-- Goal of the exercise --
Please reproduce every one of the rows below character for character.

-- Data lines --
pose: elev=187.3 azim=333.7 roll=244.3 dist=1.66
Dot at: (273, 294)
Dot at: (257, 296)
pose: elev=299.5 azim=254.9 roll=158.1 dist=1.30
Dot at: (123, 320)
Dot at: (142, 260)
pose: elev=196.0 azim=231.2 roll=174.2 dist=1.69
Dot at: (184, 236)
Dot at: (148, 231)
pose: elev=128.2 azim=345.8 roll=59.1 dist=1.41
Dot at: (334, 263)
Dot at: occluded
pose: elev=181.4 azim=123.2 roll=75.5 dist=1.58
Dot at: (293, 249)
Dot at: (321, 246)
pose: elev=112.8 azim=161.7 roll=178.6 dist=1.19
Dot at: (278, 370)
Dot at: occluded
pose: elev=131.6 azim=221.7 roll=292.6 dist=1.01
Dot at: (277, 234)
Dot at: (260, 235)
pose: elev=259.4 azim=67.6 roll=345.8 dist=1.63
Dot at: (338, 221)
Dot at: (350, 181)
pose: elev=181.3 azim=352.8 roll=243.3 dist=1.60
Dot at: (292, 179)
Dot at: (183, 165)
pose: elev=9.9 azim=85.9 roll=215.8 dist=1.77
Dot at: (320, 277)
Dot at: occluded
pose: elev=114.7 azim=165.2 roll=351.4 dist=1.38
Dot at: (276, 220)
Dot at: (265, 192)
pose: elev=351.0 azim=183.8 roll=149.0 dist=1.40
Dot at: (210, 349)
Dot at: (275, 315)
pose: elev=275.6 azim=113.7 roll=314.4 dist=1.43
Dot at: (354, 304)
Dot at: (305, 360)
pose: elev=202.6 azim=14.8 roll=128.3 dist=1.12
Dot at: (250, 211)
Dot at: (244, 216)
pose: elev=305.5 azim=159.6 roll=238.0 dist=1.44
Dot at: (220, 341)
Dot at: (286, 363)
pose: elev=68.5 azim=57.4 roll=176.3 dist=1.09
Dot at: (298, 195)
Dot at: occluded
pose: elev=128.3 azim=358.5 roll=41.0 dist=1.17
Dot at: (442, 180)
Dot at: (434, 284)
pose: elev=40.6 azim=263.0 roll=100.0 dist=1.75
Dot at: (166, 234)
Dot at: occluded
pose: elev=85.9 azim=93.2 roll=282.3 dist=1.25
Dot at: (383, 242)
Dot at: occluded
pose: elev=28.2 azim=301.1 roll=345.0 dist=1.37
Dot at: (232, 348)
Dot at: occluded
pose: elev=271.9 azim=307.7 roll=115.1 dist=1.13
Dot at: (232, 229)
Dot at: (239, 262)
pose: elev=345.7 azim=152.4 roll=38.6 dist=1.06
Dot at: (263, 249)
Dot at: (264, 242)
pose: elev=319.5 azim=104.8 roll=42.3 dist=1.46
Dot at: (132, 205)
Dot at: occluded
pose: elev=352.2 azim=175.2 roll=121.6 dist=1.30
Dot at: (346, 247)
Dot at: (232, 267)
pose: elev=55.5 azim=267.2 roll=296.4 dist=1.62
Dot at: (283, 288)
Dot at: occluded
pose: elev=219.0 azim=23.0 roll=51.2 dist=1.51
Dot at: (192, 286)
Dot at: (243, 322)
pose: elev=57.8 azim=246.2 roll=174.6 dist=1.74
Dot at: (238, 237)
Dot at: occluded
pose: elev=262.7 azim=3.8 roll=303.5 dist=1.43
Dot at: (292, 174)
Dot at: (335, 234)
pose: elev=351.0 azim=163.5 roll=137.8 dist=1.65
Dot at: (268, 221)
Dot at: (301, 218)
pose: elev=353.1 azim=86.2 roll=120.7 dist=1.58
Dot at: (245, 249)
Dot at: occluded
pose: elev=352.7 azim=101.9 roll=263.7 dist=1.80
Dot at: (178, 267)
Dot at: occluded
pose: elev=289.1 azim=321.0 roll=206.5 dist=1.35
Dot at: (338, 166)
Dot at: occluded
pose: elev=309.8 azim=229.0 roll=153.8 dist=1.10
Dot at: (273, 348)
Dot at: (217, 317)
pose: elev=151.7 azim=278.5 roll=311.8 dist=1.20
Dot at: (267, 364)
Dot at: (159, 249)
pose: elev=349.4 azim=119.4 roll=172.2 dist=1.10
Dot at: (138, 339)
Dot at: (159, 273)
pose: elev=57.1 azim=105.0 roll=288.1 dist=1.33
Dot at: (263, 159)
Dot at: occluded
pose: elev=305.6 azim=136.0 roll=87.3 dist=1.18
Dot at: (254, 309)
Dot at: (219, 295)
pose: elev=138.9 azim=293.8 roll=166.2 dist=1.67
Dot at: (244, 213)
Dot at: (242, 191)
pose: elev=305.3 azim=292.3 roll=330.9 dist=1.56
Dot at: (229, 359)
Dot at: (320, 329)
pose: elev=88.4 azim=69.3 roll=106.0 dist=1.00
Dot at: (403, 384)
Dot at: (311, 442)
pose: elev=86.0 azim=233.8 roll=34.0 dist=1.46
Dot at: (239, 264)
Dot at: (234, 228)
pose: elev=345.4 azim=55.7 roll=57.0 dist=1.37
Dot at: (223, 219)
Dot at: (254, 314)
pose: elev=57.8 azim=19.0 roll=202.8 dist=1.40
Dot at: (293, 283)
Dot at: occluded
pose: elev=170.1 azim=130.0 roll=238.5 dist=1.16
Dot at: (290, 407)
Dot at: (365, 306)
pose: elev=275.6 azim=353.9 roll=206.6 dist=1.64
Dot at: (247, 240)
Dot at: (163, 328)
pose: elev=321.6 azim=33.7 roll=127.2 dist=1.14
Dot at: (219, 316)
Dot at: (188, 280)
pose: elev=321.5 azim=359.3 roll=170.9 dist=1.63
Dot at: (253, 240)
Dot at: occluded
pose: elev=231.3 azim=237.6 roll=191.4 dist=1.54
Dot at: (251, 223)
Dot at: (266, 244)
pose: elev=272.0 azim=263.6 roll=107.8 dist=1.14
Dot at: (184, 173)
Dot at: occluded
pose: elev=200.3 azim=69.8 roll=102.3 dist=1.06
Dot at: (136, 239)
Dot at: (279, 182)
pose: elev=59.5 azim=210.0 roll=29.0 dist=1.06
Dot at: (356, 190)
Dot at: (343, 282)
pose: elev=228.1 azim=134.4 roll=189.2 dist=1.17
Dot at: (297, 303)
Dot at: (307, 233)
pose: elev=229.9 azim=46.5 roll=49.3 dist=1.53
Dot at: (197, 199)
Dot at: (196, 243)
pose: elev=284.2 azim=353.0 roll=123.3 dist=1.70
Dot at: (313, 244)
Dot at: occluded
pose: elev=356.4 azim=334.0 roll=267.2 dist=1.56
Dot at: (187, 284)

-- Result for this task --
pose: elev=187.3 azim=333.7 roll=244.3 dist=1.66
Dot at: (273, 294)
Dot at: (257, 296)
pose: elev=299.5 azim=254.9 roll=158.1 dist=1.30
Dot at: (123, 320)
Dot at: (142, 260)
pose: elev=196.0 azim=231.2 roll=174.2 dist=1.69
Dot at: (184, 236)
Dot at: (148, 231)
pose: elev=128.2 azim=345.8 roll=59.1 dist=1.41
Dot at: (334, 263)
Dot at: occluded
pose: elev=181.4 azim=123.2 roll=75.5 dist=1.58
Dot at: (293, 249)
Dot at: (321, 246)
pose: elev=112.8 azim=161.7 roll=178.6 dist=1.19
Dot at: (278, 370)
Dot at: occluded
pose: elev=131.6 azim=221.7 roll=292.6 dist=1.01
Dot at: (277, 234)
Dot at: (260, 235)
pose: elev=259.4 azim=67.6 roll=345.8 dist=1.63
Dot at: (338, 221)
Dot at: (350, 181)
pose: elev=181.3 azim=352.8 roll=243.3 dist=1.60
Dot at: (292, 179)
Dot at: (183, 165)
pose: elev=9.9 azim=85.9 roll=215.8 dist=1.77
Dot at: (320, 277)
Dot at: occluded
pose: elev=114.7 azim=165.2 roll=351.4 dist=1.38
Dot at: (276, 220)
Dot at: (265, 192)
pose: elev=351.0 azim=183.8 roll=149.0 dist=1.40
Dot at: (210, 349)
Dot at: (275, 315)
pose: elev=275.6 azim=113.7 roll=314.4 dist=1.43
Dot at: (354, 304)
Dot at: (305, 360)
pose: elev=202.6 azim=14.8 roll=128.3 dist=1.12
Dot at: (250, 211)
Dot at: (244, 216)
pose: elev=305.5 azim=159.6 roll=238.0 dist=1.44
Dot at: (220, 341)
Dot at: (286, 363)
pose: elev=68.5 azim=57.4 roll=176.3 dist=1.09
Dot at: (298, 195)
Dot at: occluded
pose: elev=128.3 azim=358.5 roll=41.0 dist=1.17
Dot at: (442, 180)
Dot at: (434, 284)
pose: elev=40.6 azim=263.0 roll=100.0 dist=1.75
Dot at: (166, 234)
Dot at: occluded
pose: elev=85.9 azim=93.2 roll=282.3 dist=1.25
Dot at: (383, 242)
Dot at: occluded
pose: elev=28.2 azim=301.1 roll=345.0 dist=1.37
Dot at: (232, 348)
Dot at: occluded
pose: elev=271.9 azim=307.7 roll=115.1 dist=1.13
Dot at: (232, 229)
Dot at: (239, 262)
pose: elev=345.7 azim=152.4 roll=38.6 dist=1.06
Dot at: (263, 249)
Dot at: (264, 242)
pose: elev=319.5 azim=104.8 roll=42.3 dist=1.46
Dot at: (132, 205)
Dot at: occluded
pose: elev=352.2 azim=175.2 roll=121.6 dist=1.30
Dot at: (346, 247)
Dot at: (232, 267)
pose: elev=55.5 azim=267.2 roll=296.4 dist=1.62
Dot at: (283, 288)
Dot at: occluded
pose: elev=219.0 azim=23.0 roll=51.2 dist=1.51
Dot at: (192, 286)
Dot at: (243, 322)
pose: elev=57.8 azim=246.2 roll=174.6 dist=1.74
Dot at: (238, 237)
Dot at: occluded
pose: elev=262.7 azim=3.8 roll=303.5 dist=1.43
Dot at: (292, 174)
Dot at: (335, 234)
pose: elev=351.0 azim=163.5 roll=137.8 dist=1.65
Dot at: (268, 221)
Dot at: (301, 218)
pose: elev=353.1 azim=86.2 roll=120.7 dist=1.58
Dot at: (245, 249)
Dot at: occluded
pose: elev=352.7 azim=101.9 roll=263.7 dist=1.80
Dot at: (178, 267)
Dot at: occluded
pose: elev=289.1 azim=321.0 roll=206.5 dist=1.35
Dot at: (338, 166)
Dot at: occluded
pose: elev=309.8 azim=229.0 roll=153.8 dist=1.10
Dot at: (273, 348)
Dot at: (217, 317)
pose: elev=151.7 azim=278.5 roll=311.8 dist=1.20
Dot at: (267, 364)
Dot at: (159, 249)
pose: elev=349.4 azim=119.4 roll=172.2 dist=1.10
Dot at: (138, 339)
Dot at: (159, 273)
pose: elev=57.1 azim=105.0 roll=288.1 dist=1.33
Dot at: (263, 159)
Dot at: occluded
pose: elev=305.6 azim=136.0 roll=87.3 dist=1.18
Dot at: (254, 309)
Dot at: (219, 295)
pose: elev=138.9 azim=293.8 roll=166.2 dist=1.67
Dot at: (244, 213)
Dot at: (242, 191)
pose: elev=305.3 azim=292.3 roll=330.9 dist=1.56
Dot at: (229, 359)
Dot at: (320, 329)
pose: elev=88.4 azim=69.3 roll=106.0 dist=1.00
Dot at: (403, 384)
Dot at: (311, 442)
pose: elev=86.0 azim=233.8 roll=34.0 dist=1.46
Dot at: (239, 264)
Dot at: (234, 228)
pose: elev=345.4 azim=55.7 roll=57.0 dist=1.37
Dot at: (223, 219)
Dot at: (254, 314)
pose: elev=57.8 azim=19.0 roll=202.8 dist=1.40
Dot at: (293, 283)
Dot at: occluded
pose: elev=170.1 azim=130.0 roll=238.5 dist=1.16
Dot at: (290, 407)
Dot at: (365, 306)
pose: elev=275.6 azim=353.9 roll=206.6 dist=1.64
Dot at: (247, 240)
Dot at: (163, 328)
pose: elev=321.6 azim=33.7 roll=127.2 dist=1.14
Dot at: (219, 316)
Dot at: (188, 280)
pose: elev=321.5 azim=359.3 roll=170.9 dist=1.63
Dot at: (253, 240)
Dot at: occluded
pose: elev=231.3 azim=237.6 roll=191.4 dist=1.54
Dot at: (251, 223)
Dot at: (266, 244)
pose: elev=272.0 azim=263.6 roll=107.8 dist=1.14
Dot at: (184, 173)
Dot at: occluded
pose: elev=200.3 azim=69.8 roll=102.3 dist=1.06
Dot at: (136, 239)
Dot at: (279, 182)
pose: elev=59.5 azim=210.0 roll=29.0 dist=1.06
Dot at: (356, 190)
Dot at: (343, 282)
pose: elev=228.1 azim=134.4 roll=189.2 dist=1.17
Dot at: (297, 303)
Dot at: (307, 233)
pose: elev=229.9 azim=46.5 roll=49.3 dist=1.53
Dot at: (197, 199)
Dot at: (196, 243)
pose: elev=284.2 azim=353.0 roll=123.3 dist=1.70
Dot at: (313, 244)
Dot at: occluded
pose: elev=356.4 azim=334.0 roll=267.2 dist=1.56
Dot at: (187, 284)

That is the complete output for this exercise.